_WHAT YOU HAVE TO DO_. From the listing below, copy every line with the word "Baxendine".

_LISTED ENTRIES_.
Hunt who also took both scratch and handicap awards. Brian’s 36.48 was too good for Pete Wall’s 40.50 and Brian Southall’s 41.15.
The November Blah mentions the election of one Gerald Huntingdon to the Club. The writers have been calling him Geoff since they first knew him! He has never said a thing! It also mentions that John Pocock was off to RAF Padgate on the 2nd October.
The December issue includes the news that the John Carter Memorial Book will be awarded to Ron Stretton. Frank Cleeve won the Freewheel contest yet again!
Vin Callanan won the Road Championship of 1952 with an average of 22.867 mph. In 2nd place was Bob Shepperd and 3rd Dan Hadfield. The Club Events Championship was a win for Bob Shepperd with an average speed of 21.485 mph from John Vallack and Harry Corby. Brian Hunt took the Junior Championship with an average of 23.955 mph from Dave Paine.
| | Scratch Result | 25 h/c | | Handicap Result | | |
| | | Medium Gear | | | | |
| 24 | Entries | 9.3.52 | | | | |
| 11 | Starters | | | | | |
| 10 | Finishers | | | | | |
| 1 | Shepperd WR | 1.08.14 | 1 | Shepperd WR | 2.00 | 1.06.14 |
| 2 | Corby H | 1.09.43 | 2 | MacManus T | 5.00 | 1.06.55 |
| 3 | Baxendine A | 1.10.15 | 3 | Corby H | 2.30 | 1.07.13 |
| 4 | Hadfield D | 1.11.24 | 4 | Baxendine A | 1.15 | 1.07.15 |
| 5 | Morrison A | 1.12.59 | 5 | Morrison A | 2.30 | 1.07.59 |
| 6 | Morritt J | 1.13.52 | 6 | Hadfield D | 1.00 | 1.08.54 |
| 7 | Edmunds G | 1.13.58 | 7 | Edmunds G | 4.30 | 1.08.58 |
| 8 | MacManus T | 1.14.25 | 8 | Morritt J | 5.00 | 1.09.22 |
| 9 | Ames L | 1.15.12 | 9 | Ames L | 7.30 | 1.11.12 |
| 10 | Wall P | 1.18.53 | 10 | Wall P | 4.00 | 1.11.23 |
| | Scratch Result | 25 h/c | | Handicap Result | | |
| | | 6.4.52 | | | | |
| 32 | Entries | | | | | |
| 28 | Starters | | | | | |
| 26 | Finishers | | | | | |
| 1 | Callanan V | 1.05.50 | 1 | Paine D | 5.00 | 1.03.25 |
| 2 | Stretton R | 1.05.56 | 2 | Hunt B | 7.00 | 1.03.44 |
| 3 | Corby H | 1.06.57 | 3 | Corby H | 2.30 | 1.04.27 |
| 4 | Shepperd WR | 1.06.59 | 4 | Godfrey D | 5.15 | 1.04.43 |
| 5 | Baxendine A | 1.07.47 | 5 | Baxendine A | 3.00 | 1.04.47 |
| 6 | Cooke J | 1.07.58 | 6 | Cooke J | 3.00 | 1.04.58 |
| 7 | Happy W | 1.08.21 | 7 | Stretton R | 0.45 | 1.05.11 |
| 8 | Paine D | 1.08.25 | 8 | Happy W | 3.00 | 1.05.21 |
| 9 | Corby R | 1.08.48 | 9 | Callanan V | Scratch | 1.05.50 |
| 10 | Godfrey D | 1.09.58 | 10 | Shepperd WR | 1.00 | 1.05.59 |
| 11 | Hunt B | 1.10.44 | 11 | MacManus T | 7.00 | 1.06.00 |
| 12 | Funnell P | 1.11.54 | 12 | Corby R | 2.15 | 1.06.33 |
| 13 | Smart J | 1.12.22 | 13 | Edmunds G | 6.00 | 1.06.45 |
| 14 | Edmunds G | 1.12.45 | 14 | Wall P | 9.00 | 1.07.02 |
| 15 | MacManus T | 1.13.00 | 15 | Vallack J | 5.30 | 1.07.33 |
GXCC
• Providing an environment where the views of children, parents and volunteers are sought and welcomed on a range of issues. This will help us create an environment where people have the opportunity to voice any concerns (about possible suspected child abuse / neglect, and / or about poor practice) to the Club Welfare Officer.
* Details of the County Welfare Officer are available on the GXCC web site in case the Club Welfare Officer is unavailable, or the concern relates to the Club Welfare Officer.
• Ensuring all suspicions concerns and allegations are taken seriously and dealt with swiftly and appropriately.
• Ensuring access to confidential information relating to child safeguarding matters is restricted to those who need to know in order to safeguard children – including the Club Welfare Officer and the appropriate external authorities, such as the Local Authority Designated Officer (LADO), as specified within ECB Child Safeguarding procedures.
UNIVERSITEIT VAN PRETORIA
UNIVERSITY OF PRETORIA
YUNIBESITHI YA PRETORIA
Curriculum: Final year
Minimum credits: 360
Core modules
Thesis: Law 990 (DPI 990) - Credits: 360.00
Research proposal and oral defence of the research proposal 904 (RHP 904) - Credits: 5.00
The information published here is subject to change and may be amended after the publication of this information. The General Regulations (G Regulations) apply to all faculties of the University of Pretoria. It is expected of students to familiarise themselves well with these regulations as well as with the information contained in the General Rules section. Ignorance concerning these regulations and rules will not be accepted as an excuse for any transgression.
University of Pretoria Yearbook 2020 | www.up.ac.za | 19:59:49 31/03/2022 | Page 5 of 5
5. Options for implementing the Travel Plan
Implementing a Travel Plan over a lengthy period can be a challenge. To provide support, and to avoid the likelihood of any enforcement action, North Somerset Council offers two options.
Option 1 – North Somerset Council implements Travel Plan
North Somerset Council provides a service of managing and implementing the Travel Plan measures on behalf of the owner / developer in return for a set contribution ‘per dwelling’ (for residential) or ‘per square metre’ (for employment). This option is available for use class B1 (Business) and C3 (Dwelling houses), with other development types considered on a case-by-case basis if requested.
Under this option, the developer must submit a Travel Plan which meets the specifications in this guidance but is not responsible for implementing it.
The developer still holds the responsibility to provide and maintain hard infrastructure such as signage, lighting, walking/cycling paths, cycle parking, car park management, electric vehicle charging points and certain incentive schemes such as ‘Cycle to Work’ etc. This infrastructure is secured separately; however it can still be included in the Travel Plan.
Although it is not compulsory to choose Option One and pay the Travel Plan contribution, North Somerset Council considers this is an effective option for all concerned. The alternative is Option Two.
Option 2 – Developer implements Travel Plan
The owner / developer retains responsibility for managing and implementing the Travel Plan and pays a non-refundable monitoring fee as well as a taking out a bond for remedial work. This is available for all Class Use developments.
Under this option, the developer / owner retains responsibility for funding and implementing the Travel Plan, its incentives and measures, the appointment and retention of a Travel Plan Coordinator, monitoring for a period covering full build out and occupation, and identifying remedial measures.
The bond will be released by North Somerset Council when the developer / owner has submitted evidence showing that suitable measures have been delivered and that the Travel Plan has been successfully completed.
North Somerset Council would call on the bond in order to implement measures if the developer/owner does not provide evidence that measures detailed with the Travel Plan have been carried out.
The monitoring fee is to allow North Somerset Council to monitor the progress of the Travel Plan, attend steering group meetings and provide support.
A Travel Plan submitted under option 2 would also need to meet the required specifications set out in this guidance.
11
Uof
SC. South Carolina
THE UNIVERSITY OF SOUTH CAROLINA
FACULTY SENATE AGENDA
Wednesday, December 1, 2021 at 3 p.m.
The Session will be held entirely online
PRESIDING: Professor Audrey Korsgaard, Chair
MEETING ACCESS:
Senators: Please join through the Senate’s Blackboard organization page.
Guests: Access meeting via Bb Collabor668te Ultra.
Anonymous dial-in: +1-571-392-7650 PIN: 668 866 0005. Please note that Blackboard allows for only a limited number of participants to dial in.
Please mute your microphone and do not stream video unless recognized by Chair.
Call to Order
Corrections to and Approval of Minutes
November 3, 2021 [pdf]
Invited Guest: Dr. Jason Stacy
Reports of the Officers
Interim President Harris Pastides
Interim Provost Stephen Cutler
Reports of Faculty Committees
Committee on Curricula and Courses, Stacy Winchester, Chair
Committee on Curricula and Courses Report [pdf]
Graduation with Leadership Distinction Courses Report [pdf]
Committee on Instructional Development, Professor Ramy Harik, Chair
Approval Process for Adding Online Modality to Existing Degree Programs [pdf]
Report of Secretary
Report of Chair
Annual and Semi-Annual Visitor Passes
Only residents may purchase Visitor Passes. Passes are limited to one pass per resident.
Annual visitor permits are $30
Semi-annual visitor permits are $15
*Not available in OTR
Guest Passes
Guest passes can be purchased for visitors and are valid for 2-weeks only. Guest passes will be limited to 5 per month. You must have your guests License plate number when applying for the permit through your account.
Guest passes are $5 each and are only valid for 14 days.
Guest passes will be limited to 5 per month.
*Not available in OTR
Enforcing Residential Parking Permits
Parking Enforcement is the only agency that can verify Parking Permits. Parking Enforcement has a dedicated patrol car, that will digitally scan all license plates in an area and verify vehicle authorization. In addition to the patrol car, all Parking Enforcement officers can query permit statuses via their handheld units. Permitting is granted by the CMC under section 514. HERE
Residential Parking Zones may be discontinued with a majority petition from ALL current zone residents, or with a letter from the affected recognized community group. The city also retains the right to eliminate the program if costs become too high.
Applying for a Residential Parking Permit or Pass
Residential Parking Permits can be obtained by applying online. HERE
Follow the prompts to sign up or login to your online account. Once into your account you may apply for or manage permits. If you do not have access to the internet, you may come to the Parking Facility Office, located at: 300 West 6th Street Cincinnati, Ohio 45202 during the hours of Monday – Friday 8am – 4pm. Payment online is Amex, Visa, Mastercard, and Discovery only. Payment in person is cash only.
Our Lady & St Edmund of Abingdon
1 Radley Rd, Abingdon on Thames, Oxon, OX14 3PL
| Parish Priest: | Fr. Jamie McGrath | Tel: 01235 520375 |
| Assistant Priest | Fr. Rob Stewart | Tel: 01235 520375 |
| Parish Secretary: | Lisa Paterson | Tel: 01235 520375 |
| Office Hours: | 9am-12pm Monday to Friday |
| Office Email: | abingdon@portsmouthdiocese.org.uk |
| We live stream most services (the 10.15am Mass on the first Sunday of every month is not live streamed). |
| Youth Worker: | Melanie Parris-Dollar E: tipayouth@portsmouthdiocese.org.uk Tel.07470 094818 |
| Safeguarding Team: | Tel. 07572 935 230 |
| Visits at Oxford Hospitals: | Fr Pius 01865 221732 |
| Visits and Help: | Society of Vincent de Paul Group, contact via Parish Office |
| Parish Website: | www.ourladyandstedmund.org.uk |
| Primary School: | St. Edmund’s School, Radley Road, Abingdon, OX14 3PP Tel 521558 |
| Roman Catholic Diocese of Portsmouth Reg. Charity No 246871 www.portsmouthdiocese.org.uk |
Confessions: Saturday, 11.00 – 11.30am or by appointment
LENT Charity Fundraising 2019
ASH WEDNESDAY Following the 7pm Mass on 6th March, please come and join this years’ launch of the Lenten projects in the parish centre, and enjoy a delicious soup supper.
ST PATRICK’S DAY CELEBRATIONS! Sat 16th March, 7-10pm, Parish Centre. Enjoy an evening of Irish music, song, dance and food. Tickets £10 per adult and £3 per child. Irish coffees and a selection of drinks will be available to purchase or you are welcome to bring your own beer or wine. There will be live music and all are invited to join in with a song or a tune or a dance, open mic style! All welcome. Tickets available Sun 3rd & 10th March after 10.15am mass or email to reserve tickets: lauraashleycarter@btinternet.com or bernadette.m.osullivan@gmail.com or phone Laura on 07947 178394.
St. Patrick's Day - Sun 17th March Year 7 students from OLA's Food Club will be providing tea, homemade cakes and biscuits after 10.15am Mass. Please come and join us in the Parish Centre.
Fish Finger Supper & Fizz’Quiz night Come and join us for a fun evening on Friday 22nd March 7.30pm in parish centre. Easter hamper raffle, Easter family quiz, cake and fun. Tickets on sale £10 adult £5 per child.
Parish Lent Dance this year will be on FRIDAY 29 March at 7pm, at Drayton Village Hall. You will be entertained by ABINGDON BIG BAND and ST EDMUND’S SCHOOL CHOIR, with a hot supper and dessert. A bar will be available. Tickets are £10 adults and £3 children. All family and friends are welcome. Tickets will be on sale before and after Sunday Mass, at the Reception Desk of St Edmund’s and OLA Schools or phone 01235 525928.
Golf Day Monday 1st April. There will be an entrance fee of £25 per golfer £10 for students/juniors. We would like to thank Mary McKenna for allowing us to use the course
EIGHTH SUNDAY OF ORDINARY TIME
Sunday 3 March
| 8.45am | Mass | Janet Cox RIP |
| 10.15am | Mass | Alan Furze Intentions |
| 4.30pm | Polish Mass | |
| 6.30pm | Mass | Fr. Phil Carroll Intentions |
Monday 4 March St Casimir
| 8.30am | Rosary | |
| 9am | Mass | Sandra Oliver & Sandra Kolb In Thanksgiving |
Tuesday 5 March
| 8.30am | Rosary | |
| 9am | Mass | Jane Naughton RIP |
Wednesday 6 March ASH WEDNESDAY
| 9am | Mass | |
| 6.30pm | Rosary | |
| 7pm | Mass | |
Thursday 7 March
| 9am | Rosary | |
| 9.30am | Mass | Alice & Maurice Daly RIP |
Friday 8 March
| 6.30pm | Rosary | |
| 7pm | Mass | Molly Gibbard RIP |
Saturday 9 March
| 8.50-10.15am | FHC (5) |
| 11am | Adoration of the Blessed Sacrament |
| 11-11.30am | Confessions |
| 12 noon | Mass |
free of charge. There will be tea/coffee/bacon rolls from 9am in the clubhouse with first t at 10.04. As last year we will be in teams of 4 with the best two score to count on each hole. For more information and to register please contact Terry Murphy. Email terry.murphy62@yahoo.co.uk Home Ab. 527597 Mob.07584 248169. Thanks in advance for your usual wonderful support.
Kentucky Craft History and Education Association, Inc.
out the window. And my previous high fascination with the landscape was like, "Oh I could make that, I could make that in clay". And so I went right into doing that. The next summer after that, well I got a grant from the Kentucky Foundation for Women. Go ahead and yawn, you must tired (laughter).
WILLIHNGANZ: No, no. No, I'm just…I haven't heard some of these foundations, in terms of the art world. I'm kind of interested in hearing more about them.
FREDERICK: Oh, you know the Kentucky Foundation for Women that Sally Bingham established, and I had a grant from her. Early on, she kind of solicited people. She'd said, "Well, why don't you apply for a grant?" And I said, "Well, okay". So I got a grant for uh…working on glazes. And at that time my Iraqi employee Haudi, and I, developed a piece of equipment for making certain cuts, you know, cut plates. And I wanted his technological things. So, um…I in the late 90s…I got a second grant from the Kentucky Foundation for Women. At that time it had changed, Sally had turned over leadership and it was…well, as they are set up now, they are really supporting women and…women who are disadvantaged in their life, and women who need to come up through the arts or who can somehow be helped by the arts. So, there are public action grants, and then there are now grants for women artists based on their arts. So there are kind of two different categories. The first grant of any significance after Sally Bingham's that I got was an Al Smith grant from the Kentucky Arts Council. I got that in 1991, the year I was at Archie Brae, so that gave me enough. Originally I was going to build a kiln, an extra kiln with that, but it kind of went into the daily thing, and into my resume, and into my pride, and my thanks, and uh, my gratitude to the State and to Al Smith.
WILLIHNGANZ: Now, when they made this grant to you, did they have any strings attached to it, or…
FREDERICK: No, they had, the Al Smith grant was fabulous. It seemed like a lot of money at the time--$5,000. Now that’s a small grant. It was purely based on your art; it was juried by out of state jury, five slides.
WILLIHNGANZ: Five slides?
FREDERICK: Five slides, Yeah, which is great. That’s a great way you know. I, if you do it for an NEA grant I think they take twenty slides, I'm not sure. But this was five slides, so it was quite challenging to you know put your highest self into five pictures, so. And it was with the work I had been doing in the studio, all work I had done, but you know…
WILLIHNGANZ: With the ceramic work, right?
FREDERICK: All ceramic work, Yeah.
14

_ANSWER TO THE PROBLEM_.
| 3 | Baxendine A | 1.10.15 | 3 | Corby H | 2.30 | 1.07.13 |
| 4 | Hadfield D | 1.11.24 | 4 | Baxendine A | 1.15 | 1.07.15 |
| 5 | Baxendine A | 1.07.47 | 5 | Baxendine A | 3.00 | 1.04.47 |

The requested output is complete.